Below are the records. Retype exactly the lines between the lines holding "## Review and Submit" and "When data in", inclusive.

Top of EXERCISE MATERIAL

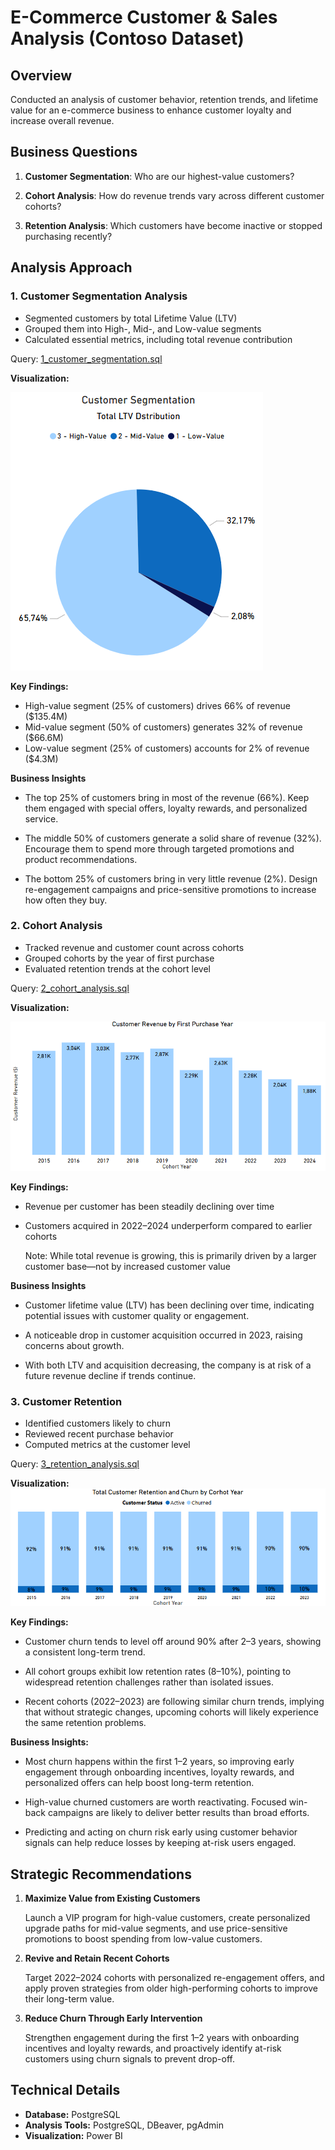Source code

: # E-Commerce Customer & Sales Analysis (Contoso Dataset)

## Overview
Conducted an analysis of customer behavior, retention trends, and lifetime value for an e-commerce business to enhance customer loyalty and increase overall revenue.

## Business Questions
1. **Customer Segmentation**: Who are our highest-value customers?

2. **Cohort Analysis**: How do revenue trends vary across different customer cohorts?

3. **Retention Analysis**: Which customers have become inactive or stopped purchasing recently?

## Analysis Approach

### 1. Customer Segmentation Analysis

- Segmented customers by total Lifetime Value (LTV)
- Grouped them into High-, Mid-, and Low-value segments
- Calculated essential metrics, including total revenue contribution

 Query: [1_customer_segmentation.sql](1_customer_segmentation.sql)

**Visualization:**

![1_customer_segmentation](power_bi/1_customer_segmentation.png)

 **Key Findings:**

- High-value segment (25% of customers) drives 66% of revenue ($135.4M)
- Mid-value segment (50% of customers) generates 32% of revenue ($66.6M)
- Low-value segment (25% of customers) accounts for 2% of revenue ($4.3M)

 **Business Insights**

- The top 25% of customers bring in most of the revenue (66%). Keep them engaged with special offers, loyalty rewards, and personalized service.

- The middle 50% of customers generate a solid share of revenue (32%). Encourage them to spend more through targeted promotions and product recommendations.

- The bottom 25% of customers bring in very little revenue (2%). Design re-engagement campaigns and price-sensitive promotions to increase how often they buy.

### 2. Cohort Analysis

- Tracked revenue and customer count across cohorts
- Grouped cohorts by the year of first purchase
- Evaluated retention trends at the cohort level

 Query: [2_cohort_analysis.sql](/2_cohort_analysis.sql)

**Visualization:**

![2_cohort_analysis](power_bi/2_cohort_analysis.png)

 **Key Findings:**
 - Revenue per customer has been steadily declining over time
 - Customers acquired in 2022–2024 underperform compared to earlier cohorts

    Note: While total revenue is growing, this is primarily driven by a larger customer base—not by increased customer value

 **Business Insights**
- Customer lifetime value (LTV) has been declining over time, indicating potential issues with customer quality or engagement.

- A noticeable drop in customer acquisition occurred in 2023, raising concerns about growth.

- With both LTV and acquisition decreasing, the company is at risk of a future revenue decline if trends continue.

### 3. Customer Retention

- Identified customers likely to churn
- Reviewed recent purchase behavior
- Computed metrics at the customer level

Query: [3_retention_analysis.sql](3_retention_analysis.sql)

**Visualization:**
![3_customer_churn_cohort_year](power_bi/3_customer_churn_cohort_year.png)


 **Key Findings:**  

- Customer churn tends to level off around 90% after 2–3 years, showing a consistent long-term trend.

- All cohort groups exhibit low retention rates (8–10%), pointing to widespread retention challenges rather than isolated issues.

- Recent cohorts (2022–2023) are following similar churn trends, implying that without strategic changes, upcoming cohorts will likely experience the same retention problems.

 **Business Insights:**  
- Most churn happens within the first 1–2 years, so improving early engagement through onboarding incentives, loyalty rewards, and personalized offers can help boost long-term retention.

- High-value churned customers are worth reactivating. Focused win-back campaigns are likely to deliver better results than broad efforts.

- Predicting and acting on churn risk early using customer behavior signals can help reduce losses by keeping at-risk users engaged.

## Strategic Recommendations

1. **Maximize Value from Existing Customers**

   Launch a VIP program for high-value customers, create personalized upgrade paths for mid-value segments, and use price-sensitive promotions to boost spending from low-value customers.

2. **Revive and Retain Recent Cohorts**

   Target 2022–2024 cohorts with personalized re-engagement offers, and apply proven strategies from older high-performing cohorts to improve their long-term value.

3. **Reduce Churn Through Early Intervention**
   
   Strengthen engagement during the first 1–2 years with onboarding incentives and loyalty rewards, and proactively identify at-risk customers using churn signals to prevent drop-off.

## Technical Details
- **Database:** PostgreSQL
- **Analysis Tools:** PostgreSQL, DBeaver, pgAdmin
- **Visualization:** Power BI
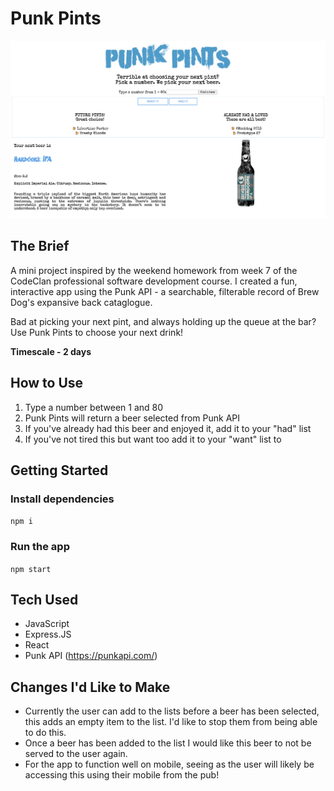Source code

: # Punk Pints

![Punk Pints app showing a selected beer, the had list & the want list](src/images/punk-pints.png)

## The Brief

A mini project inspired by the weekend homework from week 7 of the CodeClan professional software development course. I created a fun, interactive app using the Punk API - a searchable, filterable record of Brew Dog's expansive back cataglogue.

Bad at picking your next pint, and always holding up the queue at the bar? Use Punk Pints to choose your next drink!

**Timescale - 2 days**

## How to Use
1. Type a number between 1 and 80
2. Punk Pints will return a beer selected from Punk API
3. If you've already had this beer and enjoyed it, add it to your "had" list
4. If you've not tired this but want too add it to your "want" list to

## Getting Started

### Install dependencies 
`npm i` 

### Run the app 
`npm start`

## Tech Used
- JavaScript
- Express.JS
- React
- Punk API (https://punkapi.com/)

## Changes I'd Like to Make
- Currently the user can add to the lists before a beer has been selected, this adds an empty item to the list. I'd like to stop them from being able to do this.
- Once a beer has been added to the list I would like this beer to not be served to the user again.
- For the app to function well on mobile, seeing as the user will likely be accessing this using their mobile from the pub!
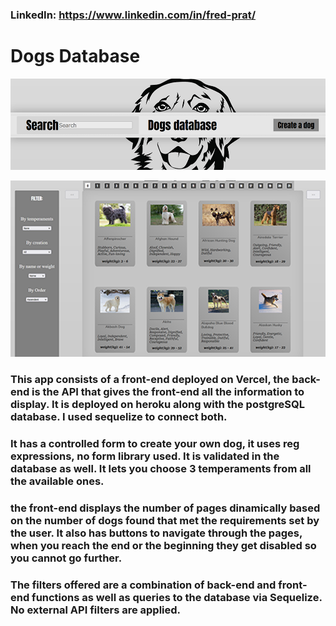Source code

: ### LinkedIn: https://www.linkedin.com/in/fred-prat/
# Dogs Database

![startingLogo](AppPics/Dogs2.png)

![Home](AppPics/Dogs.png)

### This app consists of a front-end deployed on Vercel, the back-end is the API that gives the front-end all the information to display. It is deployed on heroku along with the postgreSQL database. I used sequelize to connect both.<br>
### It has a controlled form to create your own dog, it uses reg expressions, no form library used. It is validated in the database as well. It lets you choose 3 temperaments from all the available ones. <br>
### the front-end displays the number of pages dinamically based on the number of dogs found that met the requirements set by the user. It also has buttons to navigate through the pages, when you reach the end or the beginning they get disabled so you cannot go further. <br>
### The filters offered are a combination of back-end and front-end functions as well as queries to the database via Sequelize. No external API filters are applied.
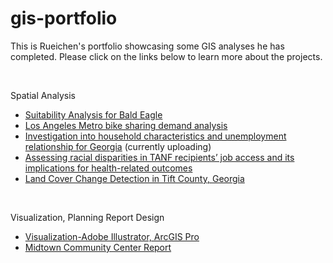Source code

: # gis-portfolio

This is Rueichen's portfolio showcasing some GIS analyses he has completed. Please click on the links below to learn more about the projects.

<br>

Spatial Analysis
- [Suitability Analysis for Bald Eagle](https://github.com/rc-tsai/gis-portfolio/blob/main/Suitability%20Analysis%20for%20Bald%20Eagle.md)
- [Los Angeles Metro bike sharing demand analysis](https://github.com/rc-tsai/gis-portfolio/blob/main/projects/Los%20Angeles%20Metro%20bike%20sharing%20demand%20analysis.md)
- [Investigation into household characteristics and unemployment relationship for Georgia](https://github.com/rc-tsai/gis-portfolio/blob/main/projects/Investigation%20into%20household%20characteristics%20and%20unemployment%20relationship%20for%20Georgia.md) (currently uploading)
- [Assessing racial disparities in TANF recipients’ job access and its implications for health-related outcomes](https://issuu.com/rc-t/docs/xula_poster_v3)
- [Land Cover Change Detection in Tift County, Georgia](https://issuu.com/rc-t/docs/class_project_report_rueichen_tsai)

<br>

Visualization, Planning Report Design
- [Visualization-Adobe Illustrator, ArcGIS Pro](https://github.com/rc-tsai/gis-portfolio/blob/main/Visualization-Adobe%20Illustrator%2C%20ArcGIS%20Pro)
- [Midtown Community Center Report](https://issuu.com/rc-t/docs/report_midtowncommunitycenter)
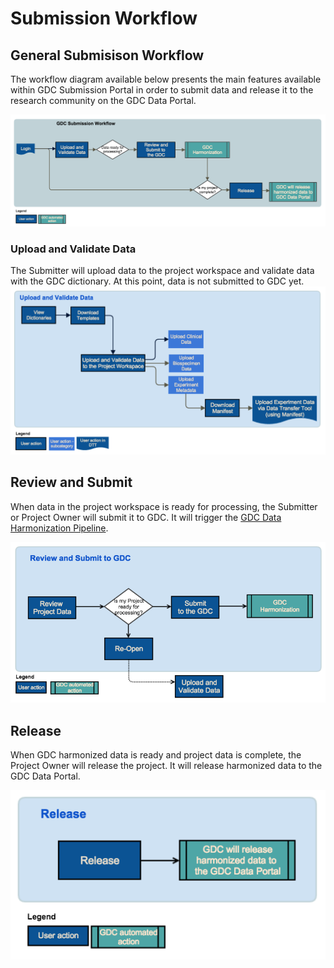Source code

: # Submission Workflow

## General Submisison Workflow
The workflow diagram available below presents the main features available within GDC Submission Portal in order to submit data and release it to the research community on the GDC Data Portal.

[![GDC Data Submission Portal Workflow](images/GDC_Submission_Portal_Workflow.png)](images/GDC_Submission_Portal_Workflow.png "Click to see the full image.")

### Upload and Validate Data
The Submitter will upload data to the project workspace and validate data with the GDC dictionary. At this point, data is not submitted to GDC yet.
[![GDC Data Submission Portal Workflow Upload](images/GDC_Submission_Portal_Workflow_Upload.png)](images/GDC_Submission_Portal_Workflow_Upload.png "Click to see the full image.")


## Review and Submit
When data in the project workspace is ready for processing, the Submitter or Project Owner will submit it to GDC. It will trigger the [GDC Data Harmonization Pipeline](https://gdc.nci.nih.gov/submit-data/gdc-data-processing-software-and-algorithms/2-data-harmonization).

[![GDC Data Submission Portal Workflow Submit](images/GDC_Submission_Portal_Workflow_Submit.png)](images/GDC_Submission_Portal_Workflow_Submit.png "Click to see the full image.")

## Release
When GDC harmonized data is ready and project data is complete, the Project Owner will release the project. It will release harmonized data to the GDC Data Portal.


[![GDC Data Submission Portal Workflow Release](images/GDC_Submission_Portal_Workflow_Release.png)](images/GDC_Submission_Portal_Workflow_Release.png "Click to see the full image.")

Bottom of EXERCISE MATERIAL

▸ FINISHED EXERCISE:
## Review and Submit
When data in the project workspace is ready for processing, the Submitter or Project Owner will submit it to GDC. It will trigger the [GDC Data Harmonization Pipeline](https://gdc.nci.nih.gov/submit-data/gdc-data-processing-software-and-algorithms/2-data-harmonization).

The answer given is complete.